I remember crawling across town to my parents’ house with a couple of bags full of printouts – I probably looked like a bag-person.

Goodness knows where I got the Chinese meal having got back to London after election appeals on the Thursday. I’m going to guess that I stopped off in Soho to eat and got a late bus from there.

I must have got home before 1.00 am because the Richard Pryor Live In Concert movie was shown on Channel 4 at 00:50. I had been dying to see that movie ever since Graham, who worked for a Laurie Krieger’s myriad businesses and who used to drive me to and from Kenton quite often that summer…

…waxed lyrical about Richard Pryor Live In Concert to me on one of our many long chats over the summer, claiming that it was the funniest movie he had ever seen. It is a good movie and some of it is very funny.

The only clip I can find feels more like prescient and sobering documentary than comedy today – TRIGGER WARNING: Richard Pryor uses the N-word a great deal, especially so in this potentially distressing clip.

The movie The Front, which I watched on the Friday evening, I recall having a profound affect on me and I still remember its poignancy. It is about left-wing people who were blacklisted in the US media, especially Hollywood, in the 1950s McCarthyism scare. US potty politics precedes Trump. The film was mostly made by people who had suffered at that time, including the wonderful Zero Mostel.

https://youtu.be/nL4LYkDKLhc

I remember also working hard on my research project and also doing a fair bit of taping on the Saturday and I saw Paul Deacon on the Sunday, who I’m sure presented me with another tape, which I might well go through separately from this piece if/when I have time.

Constitutional Committee & The Truda Incident, 7 November 1983

7 November 1983 – Returned from London – went to classes – const. comm. in eve – stayed down bar – went back to B’s [Bobbie Scully’s] after Truda [Smith] incident.

I don’t remember why the Truda incident occurred. Truda had been the SU president the year before, with limited success and even less goodwill left in the tank at the end of it all, in my humble opinion. I seem to recall that the immediate past President sat on Constitutional Committee ex officio, which might explain why she was there and why I felt some sense of responsibility for helping her post meeting.

I don’t recall anything in the meeting upsetting her – the meetings were orderly and well-tempered throughout my year as Chair as I recall it – but I think that meeting might have brought home to Truda the past-President’s absence of power.

Private Eye would describe her as “tired and emotional” that evening. I remember that Ashley was around. Bobbie wasn’t. At some point, quite late in the evening, someone (possibly one of the stewards) approached me and Ashley because they (or someone) was concerned that Truda had staggered into the Women’s toilets in the main lobby of the SU some time earlier and…not yet staggered out again. There were no women on hand to check the situation out.

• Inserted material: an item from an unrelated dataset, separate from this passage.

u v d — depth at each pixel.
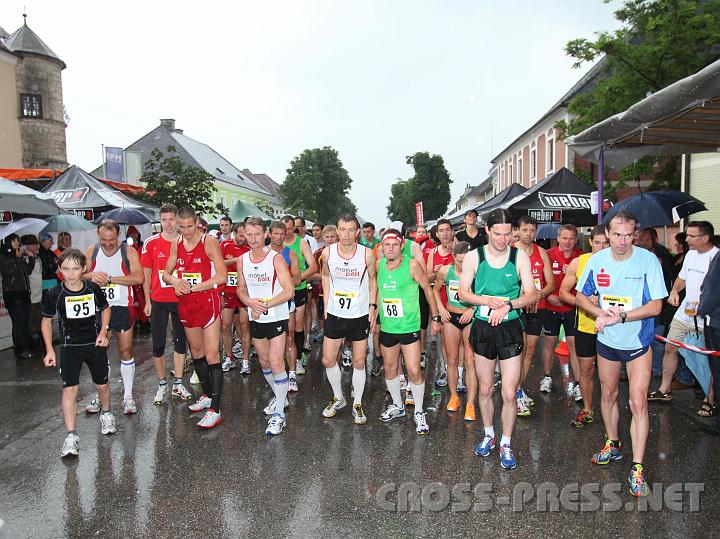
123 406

I recall Ashley, quite skittishly, celebrating the opportunity to see inside the Women’s…

…I’ve always wondered what it might be like in there. I don’t suppose you’ve ever seen it either, Ian…

I was not really concerned about the aesthetics of the Women’s loo compared with the Men’s – I was wondering whether there would be blood…or vomit…or blood & vomit…

…actually there were none of those things. Just a very drunk, very weepy Truda who needed consoling – so we did our best to console – although frankly neither of us felt especially sympathetic to her (lack of) plight.

For pity’s sake, give it a rest.

Keele Rememberings: Confusion, Films, Adam Fairholme RIP & Elvis Costello Live, Late October 1983

I had returned to Keele in Autumn 1983 armed with my copy of Punch The Clock

At times I really didn’t write enough in my diaries. This last week of October 1983 is an example of that.

Put aside the fact that I went to see three films that week without noting any of the film titles. Anyone out there keep notes on Film Soc 1983/84? Where’s Keele Film Soc archivist Tony Sullivan when you need him? – I think Tony had left Keele by then, unfortunately.

Worse yet, I cannot recall what led to the Monday note:

…Busy day – classes etc. Const[itutional] Comm[itee] in eve – confusion in Union!…

I don’t think the confusion and the committee meeting were connected, but maybe they were.

Perhaps the confusion was connected with the other aspect of my memory which I am pretty sure was that week, which was news of the tragic, sudden death of Adam Fairholme.

As I remember it, Adam had gone into town with friends to see a movie and had succumbed to an epileptic fit. No-one in the party had known what to do to reduce the risk of serious injury or death in such circumstances and Adam had tragically choked on his own tongue.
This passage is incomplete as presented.